题目链接:http://acm.zju.edu.cn/onlinejudge/showProblem.do?problemId=1706
Johnie has recently learned about the thermal death concept. Given that the Global Entropy always increases, it will end in the thermal death of the Universe. The idea has impressed him
extremely. Johnie does not want the universe to die this way.
So he decided to emulate the process to check how soon the thermal death can occur. He has created the mathematical model of the process in the following way. The universe is represented
as an array of n integer numbers. The life of the universe is represented as the sequence of the following entropy operations: take elements fromith to jth and replace them with their average value. Since their average is not necessarily
integer, it is rounded.
To keep balance, rounding is performed either up, or down depending on the current sum of all elements of the array. If their sum is less or equal to the sum of the original array, the
rounding is performed up, in the other case --- down.

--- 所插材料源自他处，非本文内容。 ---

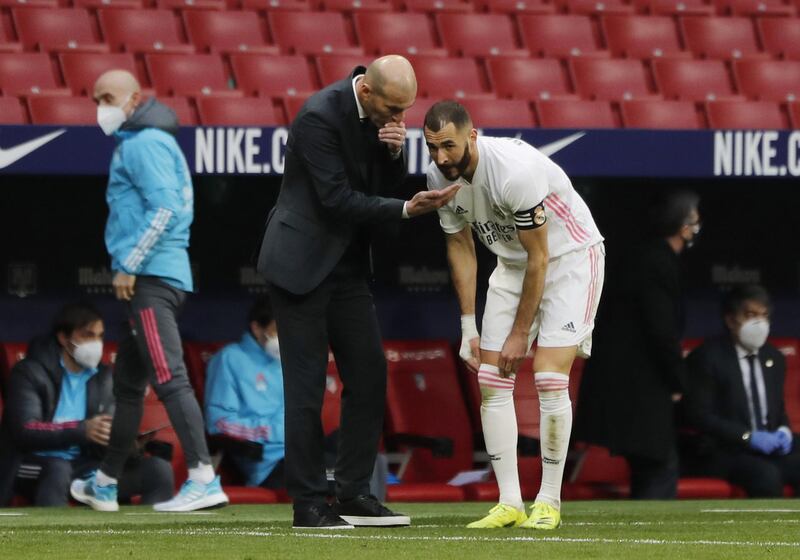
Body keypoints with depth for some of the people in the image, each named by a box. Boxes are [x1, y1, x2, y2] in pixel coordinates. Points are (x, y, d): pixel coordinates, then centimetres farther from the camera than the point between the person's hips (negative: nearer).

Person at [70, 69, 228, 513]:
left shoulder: (143, 144, -9)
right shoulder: (147, 142, 21)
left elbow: (164, 209, -20)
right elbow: (176, 206, 24)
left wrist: (128, 265, -17)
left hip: (150, 276, -11)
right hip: (163, 277, 11)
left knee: (168, 378, -18)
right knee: (128, 381, 19)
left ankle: (204, 479, -27)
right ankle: (105, 484, 29)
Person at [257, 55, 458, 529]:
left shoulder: (381, 114, 2)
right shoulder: (321, 116, -21)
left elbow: (388, 186, 8)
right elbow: (336, 199, -23)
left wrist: (396, 150, -12)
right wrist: (405, 209, -25)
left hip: (347, 263, 8)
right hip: (302, 263, -8)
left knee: (369, 374, 5)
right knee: (306, 384, -5)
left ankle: (355, 494, 12)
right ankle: (309, 504, 0)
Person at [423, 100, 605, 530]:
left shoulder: (515, 172, -33)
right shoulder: (439, 176, -12)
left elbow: (538, 259, -24)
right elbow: (460, 247, 4)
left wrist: (519, 334, -17)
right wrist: (468, 327, 3)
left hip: (570, 256, -7)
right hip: (513, 264, 7)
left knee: (550, 378, -17)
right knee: (491, 382, -3)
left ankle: (549, 502, -6)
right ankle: (509, 503, 1)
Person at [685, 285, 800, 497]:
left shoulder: (774, 358, 15)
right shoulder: (706, 357, -4)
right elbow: (700, 415, -11)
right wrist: (748, 437, -19)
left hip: (771, 447, 6)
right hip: (726, 452, -6)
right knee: (766, 475, -35)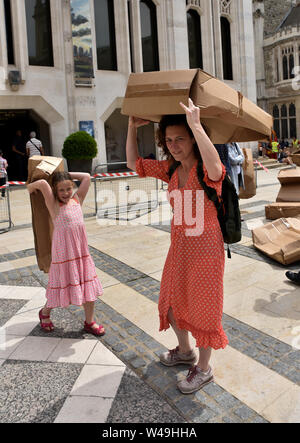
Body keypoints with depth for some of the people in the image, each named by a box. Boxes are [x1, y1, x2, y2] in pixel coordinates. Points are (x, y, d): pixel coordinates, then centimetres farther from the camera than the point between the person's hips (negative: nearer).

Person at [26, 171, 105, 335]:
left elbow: (86, 177, 5)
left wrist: (66, 174, 8)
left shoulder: (77, 200, 6)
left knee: (89, 286, 9)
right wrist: (31, 187, -4)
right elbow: (42, 183, -23)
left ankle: (89, 322, 25)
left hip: (81, 251, 5)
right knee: (63, 286, 9)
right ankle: (45, 313, 38)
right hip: (63, 252, -5)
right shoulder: (54, 204, -8)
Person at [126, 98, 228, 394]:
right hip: (178, 247, 8)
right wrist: (132, 129, 1)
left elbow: (215, 168, -46)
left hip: (206, 248, -8)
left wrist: (196, 125, -44)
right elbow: (134, 163, 12)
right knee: (172, 301, 22)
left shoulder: (204, 169, -19)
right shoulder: (171, 169, 2)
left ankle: (203, 369, 32)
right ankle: (184, 351, 49)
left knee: (203, 308, 8)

Given the initial array and the sequence of the entropy operations, find the contents of the resulting array.
Input
There are mutiple cases in the input file.
The first line of each case contains n and m --- the size of the array and the number of operations respectively (1 <= m, n <= 30,000 ). The second line contains n integer
numbers --- the initial contents of the array, they do not exceed 109 by their absolute value. The following m lines contain two integer numbers each and describe entropy operations.
There is an empty line after each case.
Output
Output n integer numbers --- the contents of the array after all operations.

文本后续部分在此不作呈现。